Sementara itu, dari kejauhan, samar samar terlihat sebuah sosok sedang berlompatan menembus kegelapan malam melewati atap atap rumah penduduk. Mengetahui akan hal itu, Cempaka mengernyitkan mata, memperhatikan dengan seksama sosok tersebut hingga sosok itu melintas di dekatnya. Dan setelah sosok tersebut melintasi atap atap rumah penduduk di dekat taman dimana Cempaka berada, Cempaka lantas berlari cepat ke arah sebuah rumah di dekat taman, melompat tinggi ke atas atap rumah tersebut, selanjutnya, terus melompat dari atap satu ke atap lain menyusul sosok tersebut. "Kakak!" Serunya sedikit berteriak.
Lin yang sedang berlompatan melewati atap serta bangunan di depan Cempaka yang berlompatan mengejarnya, menoleh ke belakang ke Arah datangnya suara yang sudah sangat lama dikenalnya. Kemudian menghentikan lompatannya, di atas sebuah bangunan tinggi berbentuk tabung yang terletak di tepi jalan, berdiri menunggu sang empunya suara itu mendekat. "Bagaimana?" Tanya Lin, setelah Cempaka berhenti melompat dan berdiri di dekatnya.
Cempaka tertunduk lesu. "Aku kehilangan jejak orang itu,".
Lin menatap wajah Cempaka dalam dalam, ia menyadari pasti ada sesuatu yang telah terjadi selama adiknya itu mengikuti pejabat Ming Keum. Lantas, Cempaka menceritakan semua kejadian yang telah terjadi, tanpa ada satu kejadianpun yang terlewat.

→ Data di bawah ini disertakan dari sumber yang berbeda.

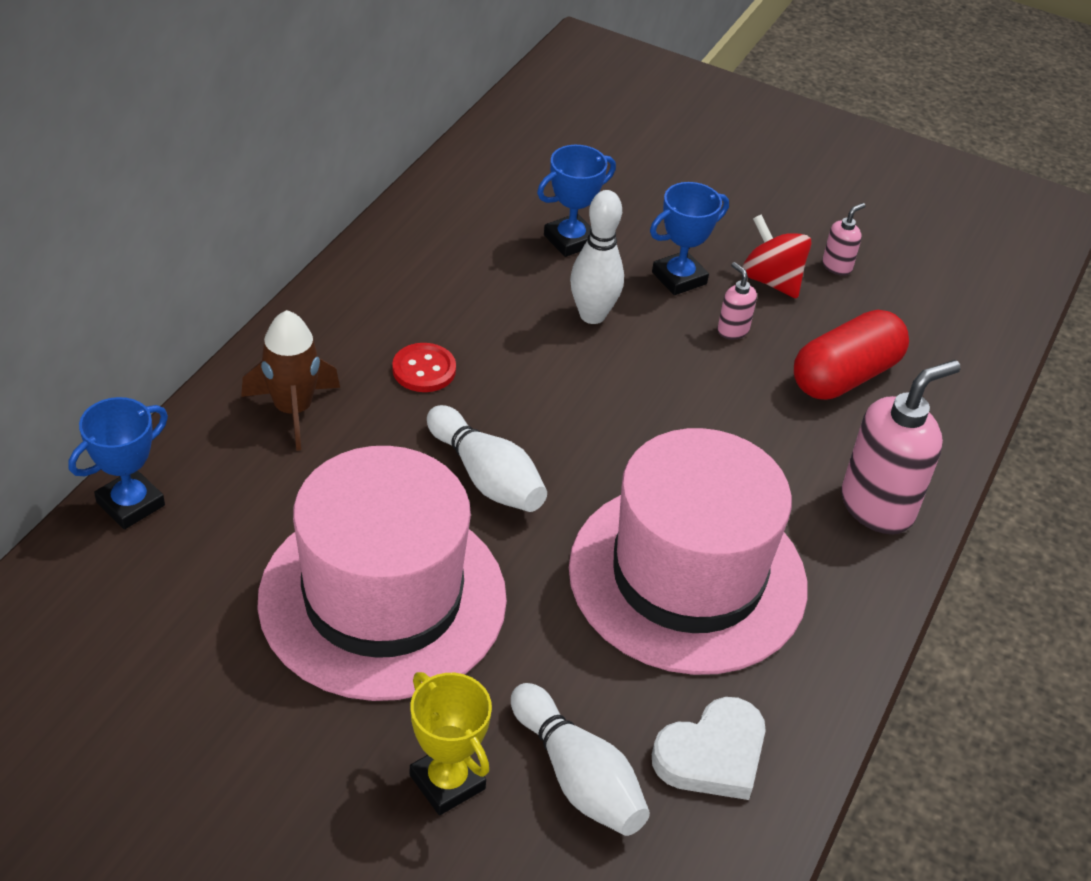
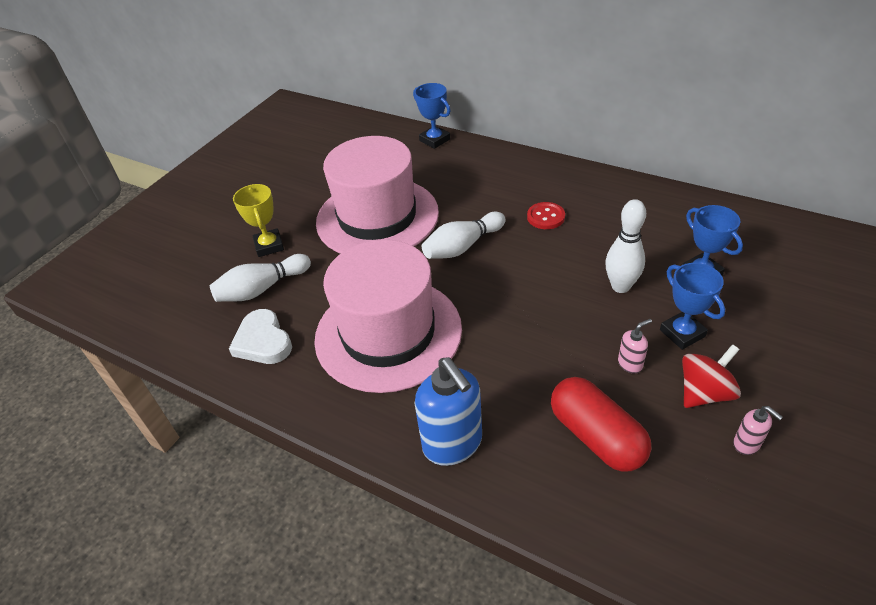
camera: 100 degrees right, 0 degrees up
(293, 410) = (503, 176): brown rocket -> none
(447, 782) = (269, 246): yellow trophy -> yellow trophy turned 75 degrees counterclockwise
(877, 506) = (453, 444): pink soap dispenser -> blue soap dispenser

Lin menghela nafas panjang, mengalihkan pandangannya ke arah bintang bintang yang menggantung jauh di angkasa. "Tidak ada satu hal pun di dunia ini yang tak beresiko, semua punya resikonya sendiri sendiri, apapun itu," Ucap Lin menatap langit malam. "Dan ini baru awal dari jalan panjang yang akan kita lewati, jika berhenti disini, kita tidak akan pernah tahu ada apa di depan sana. Tidak bisa di pungkiri, akan ada sangat banyak sekali resiko dan bahaya sudah menunggu di jalan ini, juga tentunya akan selalu berhadapan serta bergesekan, dengan berbagai jenis dan bentuk manusia yang membawa jalan hidupnya masing masing. Kita harus bisa menghadapi dan melewati semua itu, tanpa rasa takut apalagi ragu. Karena ini jalan kita! Karena inilah jalan hidup yang kita pilih! Akan kita penuhi jalan ini dengan sesuatu yang kita anggap baik, sesuatu yang juga dianggap baik oleh banyak orang. Meskipun, semua itu butuh banyak pengorbanan". Kakak akan selalu melindungi dan menjagamu". Lin meyakinkan hati adiknya. Sedangkan, Cempaka tetap menunduk memperhatikan dengan serius dan sepenuh hati semua kata yang diucapkan oleh sang kakak.
Lin diam sejenak, ia kembali menghela nafasnya dalam dalam, tatapan matanya jauh menerawang ke arah depan. "Andaipun aku gagal, paling tidak, aku akan dapat semua warisan!" Imbuhnya.
Cempaka mendadak mengerutkan dahi, sorot matanya tajam ke arah depan, kedua tangannya dikepalkan dan bergetar di samping tubuhnya. Dan.
"Ugh!" Pekik Lin, ketika pukulan keras Cempaka menghantam perutnya.
Braaak! Tubuh Lin terpental, jatuh terhempas dari atas bangunan tinggi tempatnya berdiri dengan tubuh melengkung ke depan, dan dengan sangat keras menghantam tanah. Kembali terpental jempalitan beberapa kali ke belakang, sebelum berhenti dengan posisi tertelungkup di atas tanah. Kepalanya menghadap depan dengan dagu menempel tanah, serta kedua tangannya merentang ke samping.
"Adik... durhaka!" Rintih Lin. Setelah Cempaka menyusul turun ke bawah dan berdiri di depan tubuhnya.
"Mau lagi!?". Cempaka bertolak pinggang, berdiri di depan tubuh Lin yang tertelungkup di atas tanah di depan kakinya.